There are commentators who take it as a given that Trump is going to lose the black vote by a larger margin than Republican Presidential candidates usually do.
I doubt it.
First and foremost, Obama is no longer on the ballot, and it is deeply unlikely that Hillary Clinton get as many black votes as the real first black president.
Second, if you consider Trump not as a standard Republican, but as a celebrity candidate (which he most obviously is), his chances among black voters begin to look a lot better. Take, for example, Arnold Schwarzenegger.
“The former body-builder, former Kennedy-in-law, was up for re-election in 2006 in one of the bluest states in the country. He was re-elected by a huge 17-point margin and won 27% of the Black vote in California. Schwarzenegger also won 39% of the Hispanic vote and a huge 62% of the Asian vote and 63% of the White Vote.”
Trump may not get 27% of the black vote (though I think that’s far more likely than Clinton getting the 96% of the black vote Obama got in 2008), but he doesn’t have to. Getting somewhere between that and the 10% of the black vote Republicans have historically garnered in Presidential elections will be enough to doom Clinton in several swing states.
And there are some signs that might be happening:
Third, Trump seems to be putting some effort into wooing black voters.
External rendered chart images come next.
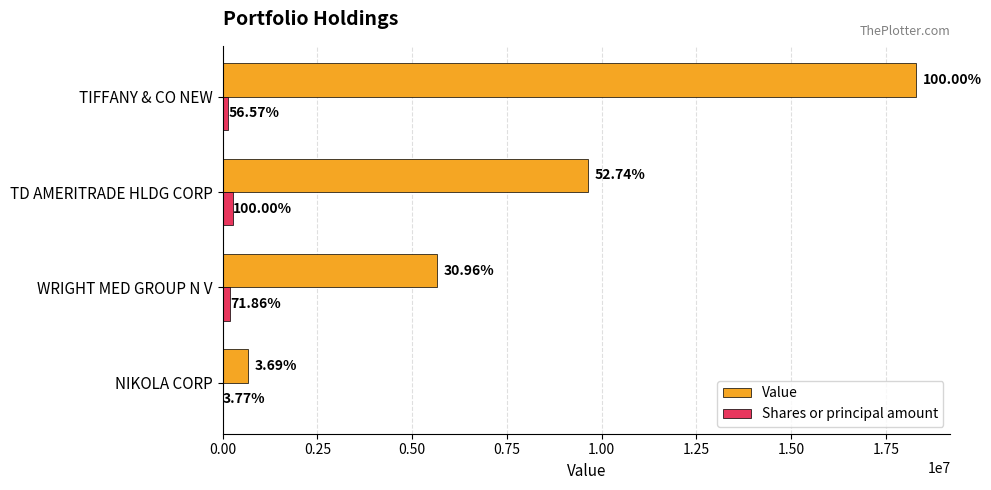

What are all the series names shown in the legend?

Value, Shares or principal amount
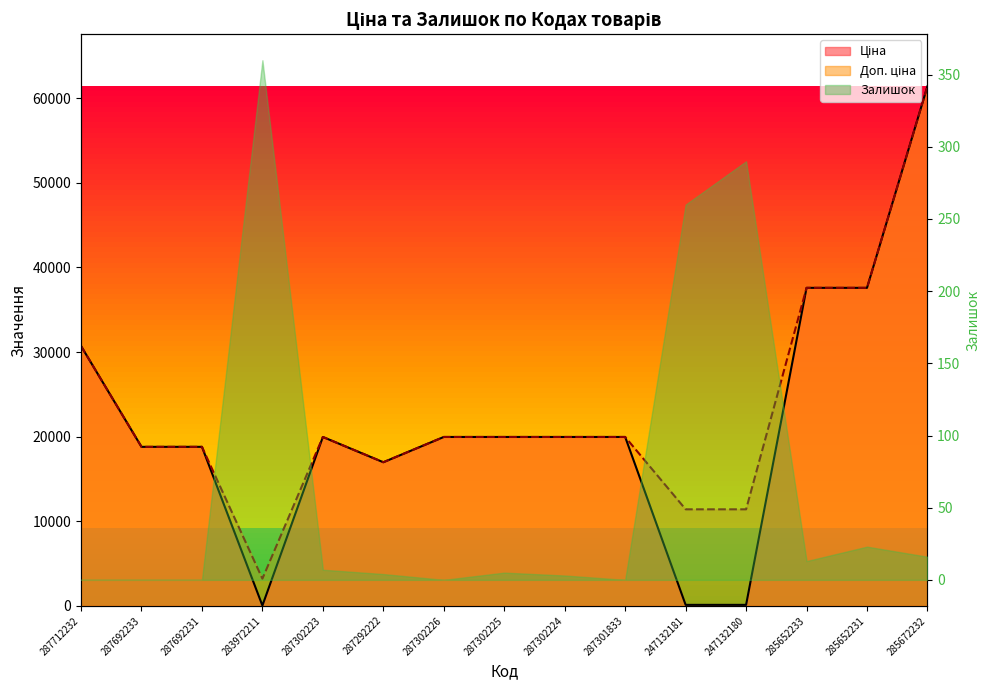

What is the difference between the maximum and second lowest values in the Ціна series?

61320.2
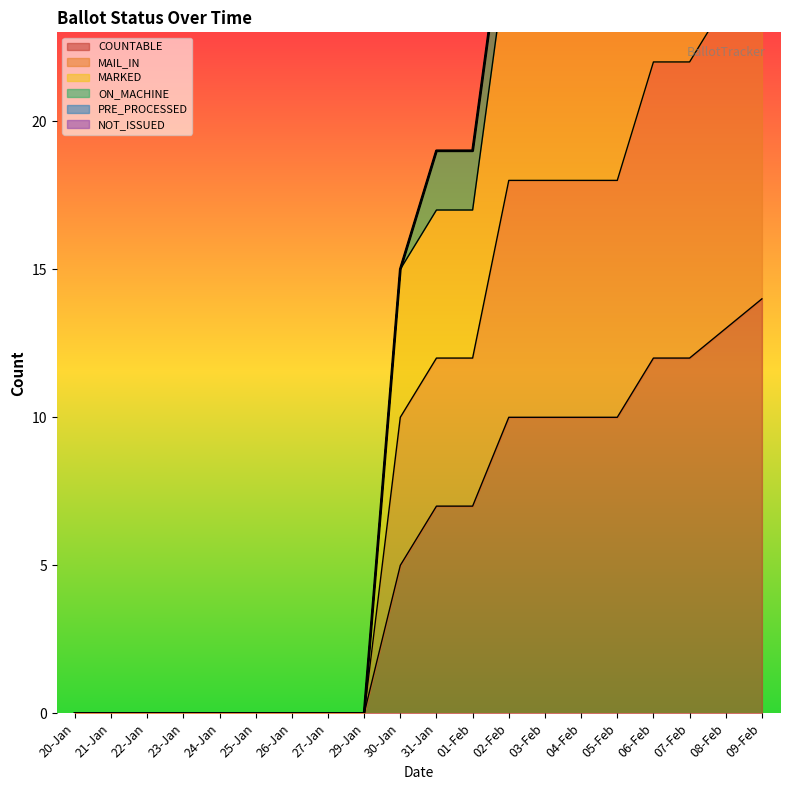

True or false: MAIL_IN and COUNTABLE intersect in this chart.

False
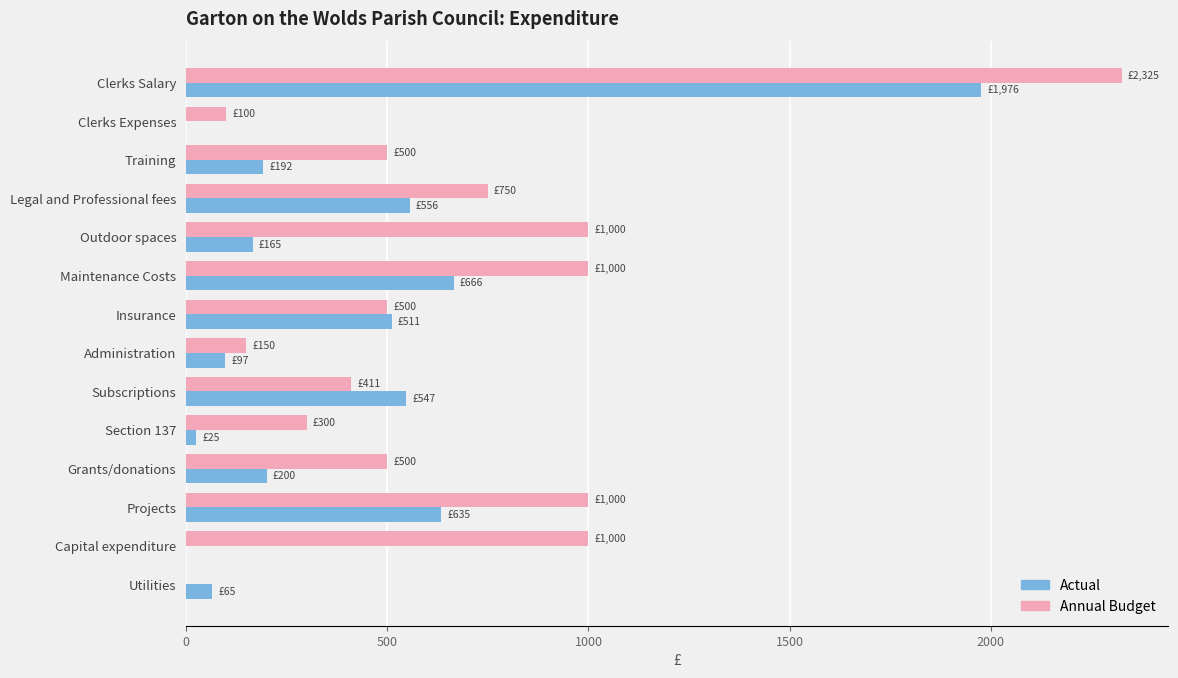

Is the value of Actual at Legal and Professional fees greater than the value of Annual Budget at Maintenance Costs?

No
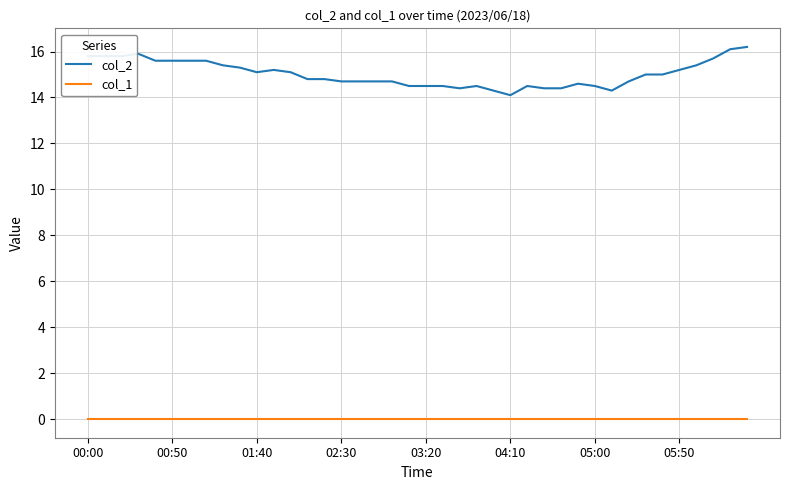

True or false: col_2 and col_1 intersect in this chart.

False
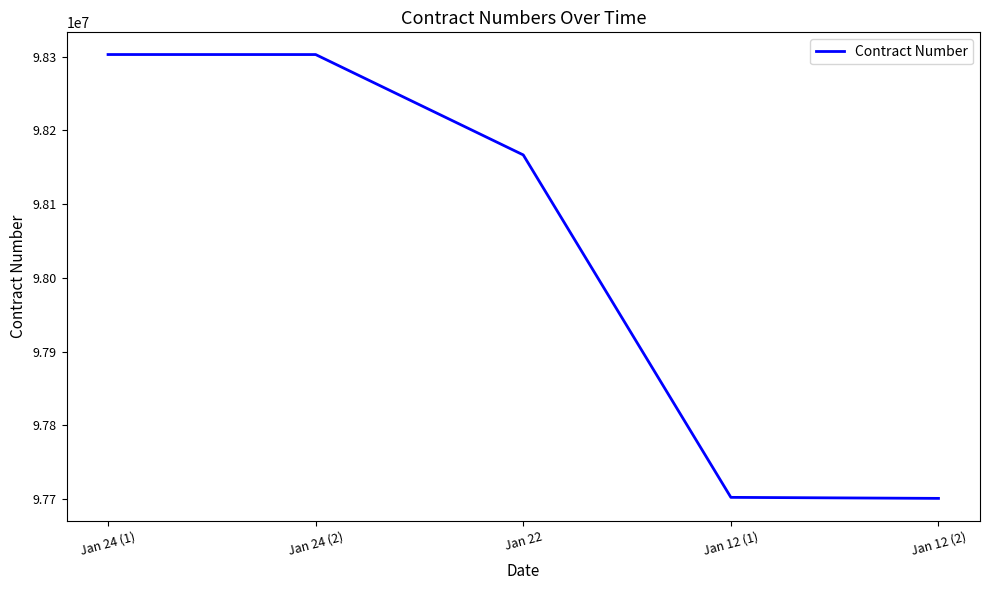

What is the ratio of the value at Jan 24 (1) to the value at Jan 12 (2)?

1.0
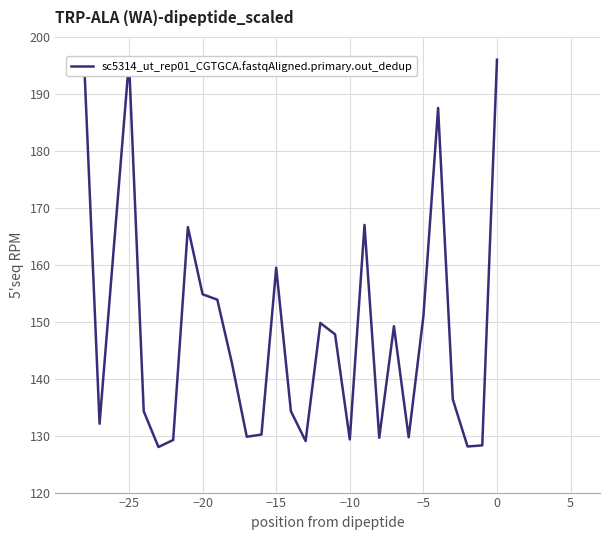

What is the minimum value shown in the chart?

128.0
There are also some signs that Trump’s economic message is resonating with at least some parts of the black community the same way it has blue collar white voters.
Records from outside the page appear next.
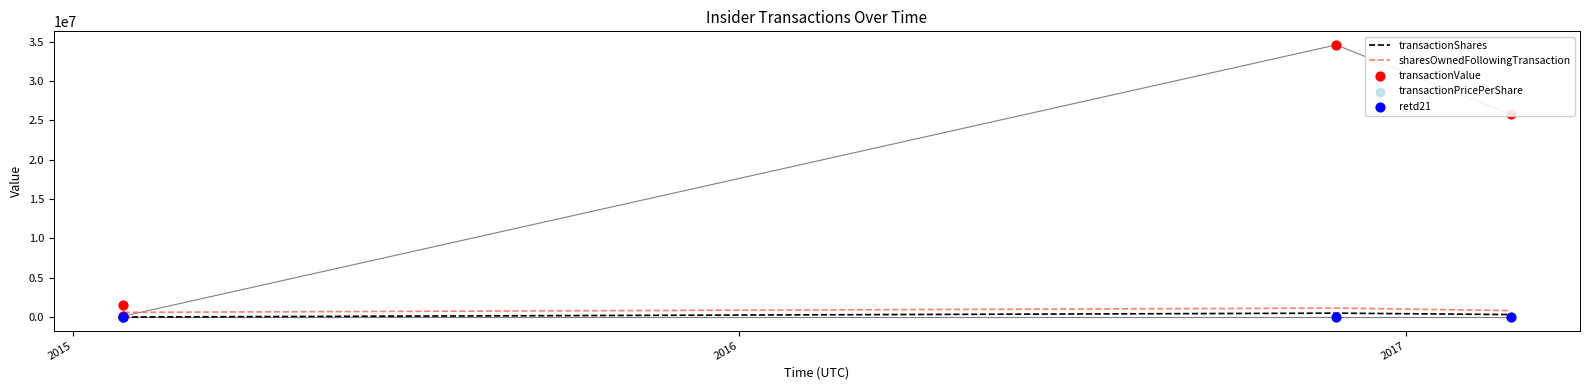

Which series contains the lowest Y value?

retd21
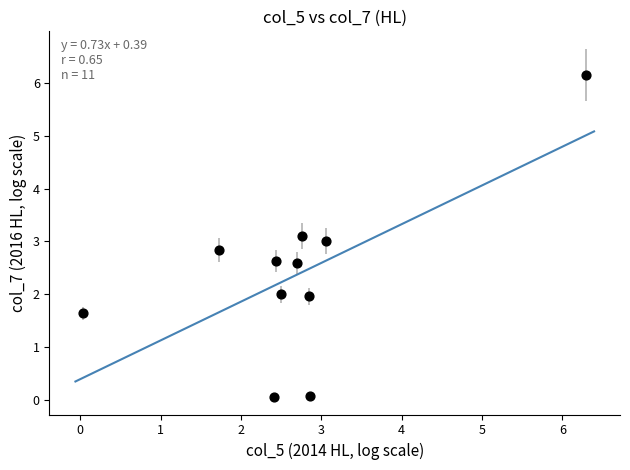

What is the range of Y values (max minus min)?

6.1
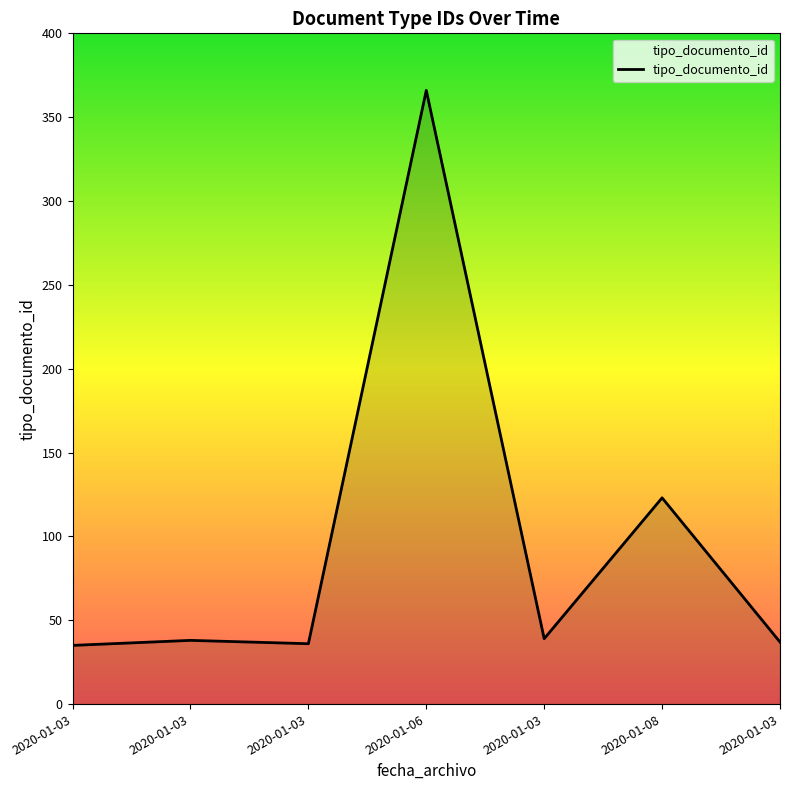

How many categories are shown in the chart?

7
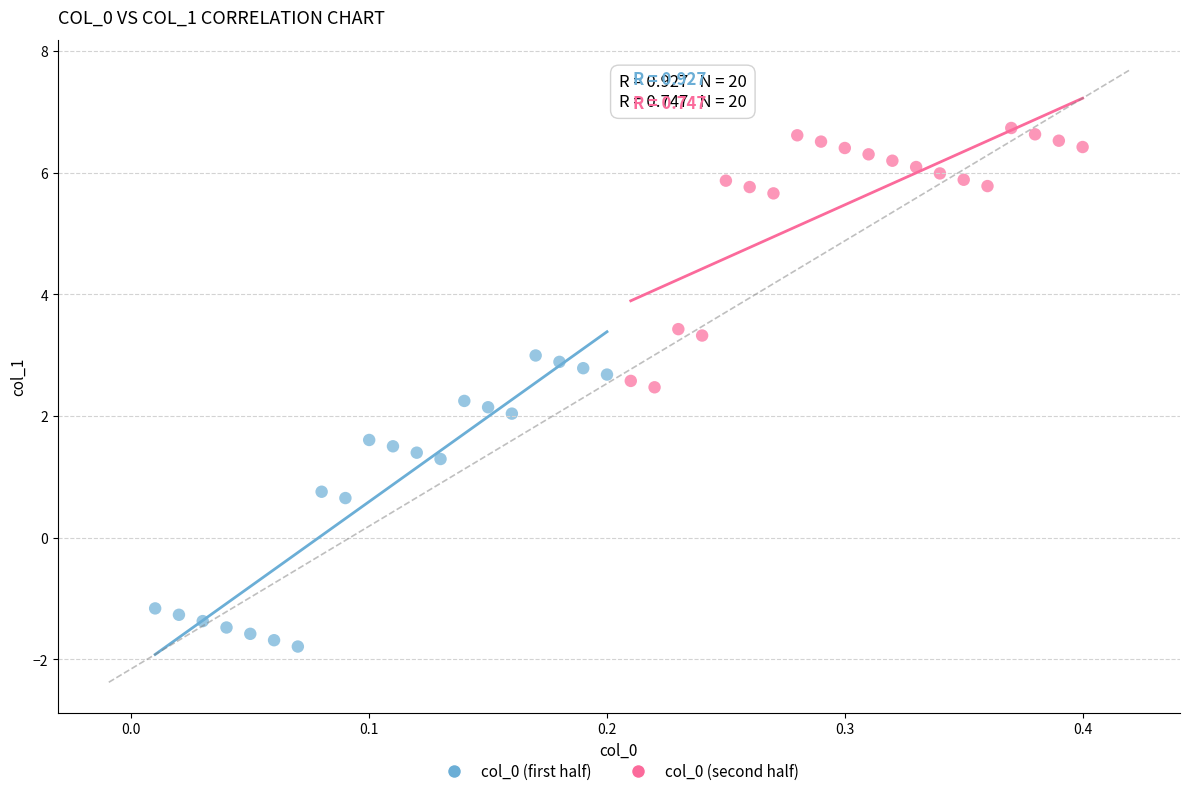

What are all the series names shown in the legend?

col_0 (first half), col_0 (second half)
Chicago attorney Brunell Donald-Kyei, a former Bernie Sanders supporter and Barack Obama voter, believes that Donald Trump’s economic message is resonating in American’s urban centers and elsewhere as well.
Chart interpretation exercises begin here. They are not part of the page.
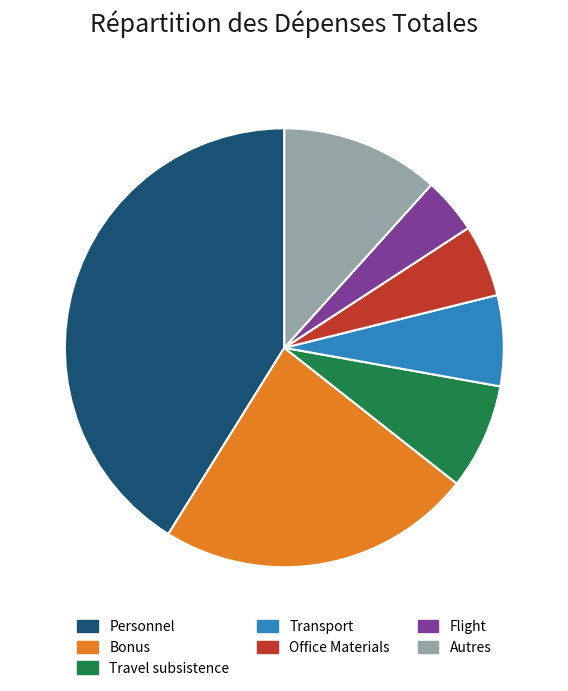

Combined, do Travel subsistence and Flight account for over 50%?

No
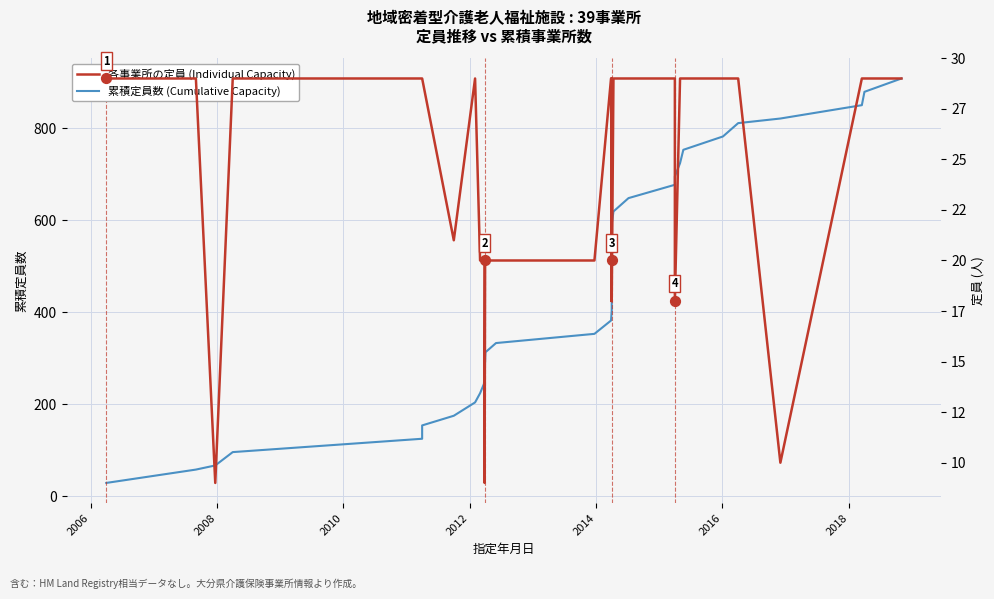

Which series reaches the maximum Y coordinate?

累積定員数 (Cumulative Capacity)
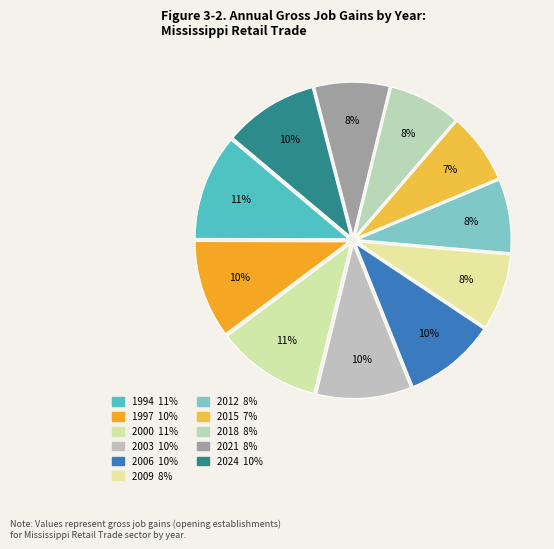

Count the number of slices in the pie.

11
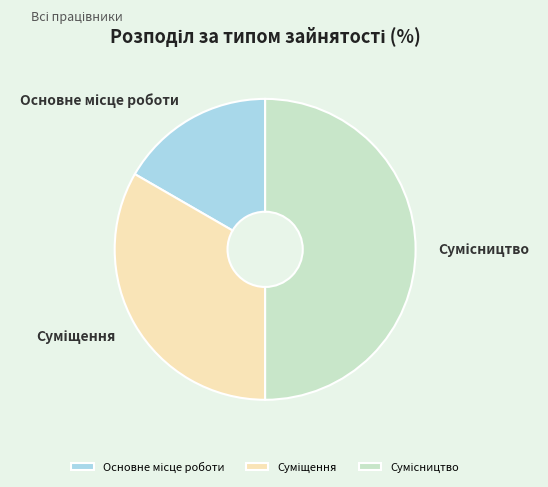

What is the change in value from Суміщення to Сумісництво?

+1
Donald-Kyei is now the vice chair of the Trump campaign’s diversity outreach coalition and has been making media appearances on behalf of the Republican presidential nominee during the campaign season. The lifelong Democrat who once ran for Illinois lieutenant governor explained in a previous interview that “I was a Bernie Sanders girl. Once… I saw how we were treated at the Democratic National Convention, I knew that I would not vote for Hillary Clinton, and the Trump Train just kept calling my name.”
Anecdotal evidence suggests that there’s real enthusiasm for Trump in some quarters of the black community, enthusiasm that simply wasn’t there for previous Republican Presidential candidates.
While Hillary racked up overwhelming support among black Democratic primary voters, enthusiasm about her in the black community at large has been noticably lacking. “Clinton and her entire campaign don’t care about black people unless their bodies are lifeless and cold, donating to her foundation, or paying them to give speeches…Nothing about this woman is genuine. Nothing.” Indeed, Democrats themselves are fretting about an enthusiasm gap among black voters for Clinton, and talk that the Clinton campaign is in panic mode over lack of black voter enthusiasm in Florida.
The entirety of the George Soros-funded #BlackLivesMatter seems to be a desperate attempt to keep the black community riled up about an imaginary epidemic of police brutality in order to get them to vote for Hillary. Whether it will work, or whether it can more than offset the white voters and police officers turned off by the tactic remains to be seen.
Finally, Trump has garnered some black celebrity Support. Some of those might strike you as pretty crappy black celebrities (like Mike Tyson), but the fact that there are some willing to publicly support him despite the relentless demonization of Trump by the mainstream media, and that many of them (Tyson, Herschel Walker) have worked with Trump, have to be encouraging signs for Team Trump.
As has been proven many, many times in this campaign, Donald Trump is such an unusual candidate that many of the usual rules simply don’t apply to him. “Blacks never vote for Republicans in Presidential races” may be one of those rules.